Pues eso es lo que viene a explicar el efecto Diderot. Es algo así como que cuando inicias la primera compra, al tiempo te parece que todo lo que lo rodea no está al nivel, y claro…quieres más, y mejor material.
Fue el filósofo Denis Diderot, que recibió un batín elegante y, tras ponérselo, decidió renovar todo su entorno para que el batín “encajara”.
Un producto que rompe la armonía te empuja a comprar más para poner el resto a su nivel. Una compra lleva a otra, y al final te encuentras en una espiral que consumo loco que te deja el bolsillo tieso y te da más dolores de cabeza que otra cosa.
Por eso, hace años que practico el desapego a lo material.
Ojo, eso no quita que posea producto y tenga cierto interés en ello, pero para que cumplan su función mientras sea necesario.
En el momento que me supone una carga material, fuera.

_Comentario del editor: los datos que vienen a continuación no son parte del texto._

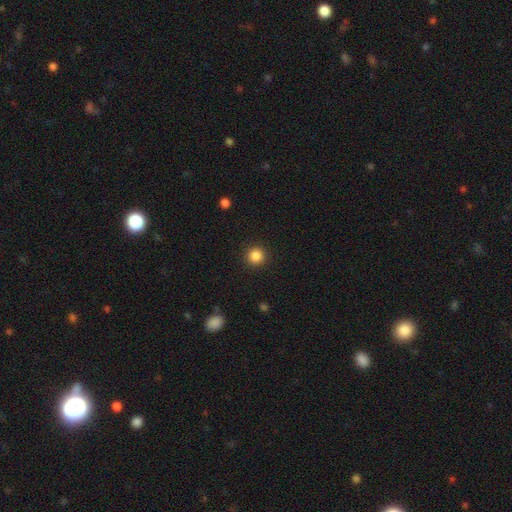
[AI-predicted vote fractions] Smooth or featured?
  - smooth: 86% *
  - star or artifact: 11%
  - featured or disk: 4%
How rounded?
  - round: 95% *
  - in between: 4%
  - cigar-shaped: 1%
Merging?
  - none: 92% *
  - minor disturbance: 5%
  - major disturbance: 2%
  - merger: 1%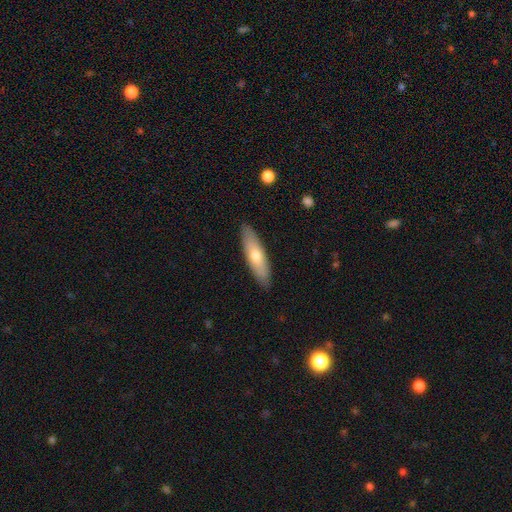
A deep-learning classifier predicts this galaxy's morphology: Q: Smooth or featured?
A: smooth (64%); runner-up: featured or disk (31%)
Q: How rounded?
A: cigar-shaped (65%); runner-up: in between (33%)
Q: Merging?
A: none (89%); runner-up: minor disturbance (9%)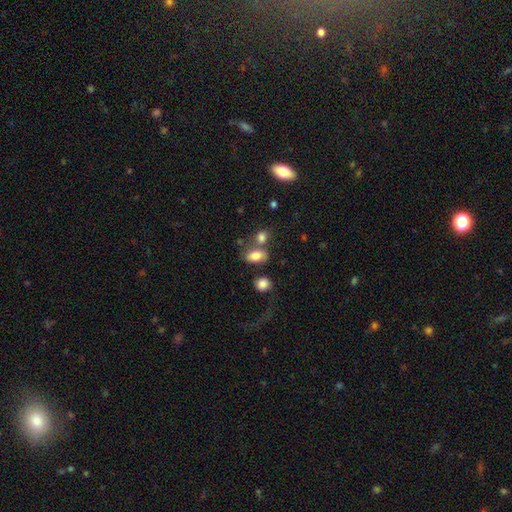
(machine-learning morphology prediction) Smooth or featured?
  - smooth: 78% *
  - featured or disk: 12%
  - star or artifact: 10%
How rounded?
  - in between: 84% *
  - round: 13%
  - cigar-shaped: 3%
Merging?
  - none: 46% *
  - merger: 30%
  - minor disturbance: 15%
  - major disturbance: 8%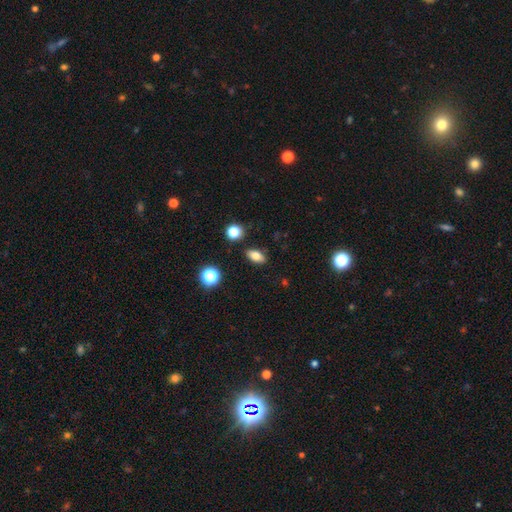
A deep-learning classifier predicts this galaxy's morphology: This appears to be a smooth galaxy with no disk features (79%) that is in between round and cigar-shaped (84%). Merging: none (87%).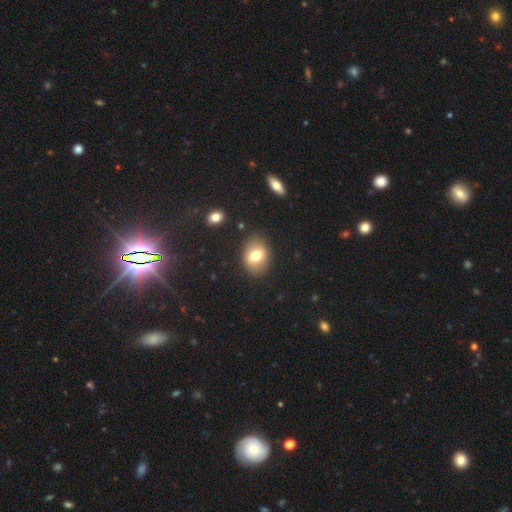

Lo hago por mi salud mental ya que tiene consecuencias claras:
Psicológicas (esa sensación de insatisfacción permanente: siempre te falta algo).
Económicas (más gasto, menos ahorro).
Ambientales (más producción, embalaje y residuos).
Yo he llegado a sentir las tres. No me lo debía de permitir económicamente hablando, mi satisfacción duró relativamente poco y no había techo en mejorar ese equipo de fotografía.
El mensaje entre lineas es que, si a ti también te ha pasado, se puede controlar. Por supuesto, desde el desapego a lo material.
No hace falta convertirte en monje ni renunciar a todo.
Las reglas que me funcionario a mí fueron:
Preguntarme 2 veces antes de comprar: ¿lo necesito? ¿me hará feliz en X tiempo?
La regla de las 48 horas: si todavía piensas en ello pasado ese tiempo, entonces reevalúa. Muchas compras impulsivas se evaporan con un café.
Hacer listas reales: antes de entrar a una tienda o abrir una app, llevo una lista.
Valora lo que tienes: busca si ese producto tiene lugar en tu vida. Si ya no lo tiene, puerta y a Wallapó.
Desde entonces, desde que hago una compra X, no siento el efecto de la recompensa inmediata. No es que haya que eliminar el deseo; es que merece una pausa y un filtro.
Digamos que cada vez compro menos cosas materiales y más activos que conserven valor.
¿Será que me estoy haciendo mayor?
Lo que te acabo de contar es, prácticamente, la base del consumismo moderno. Los seres humanos buscamos instintivamente la coherencia. Nos gusta que nuestra identidad y nuestras pertenencias formen un conjunto armónico.
A menudo se explica que compramos no por necesidad real, sino para intentar llenar vacíos emocionales o proyectar una imagen idealizada de nosotros mismos.



Bastante curioso y bien argumentado!!!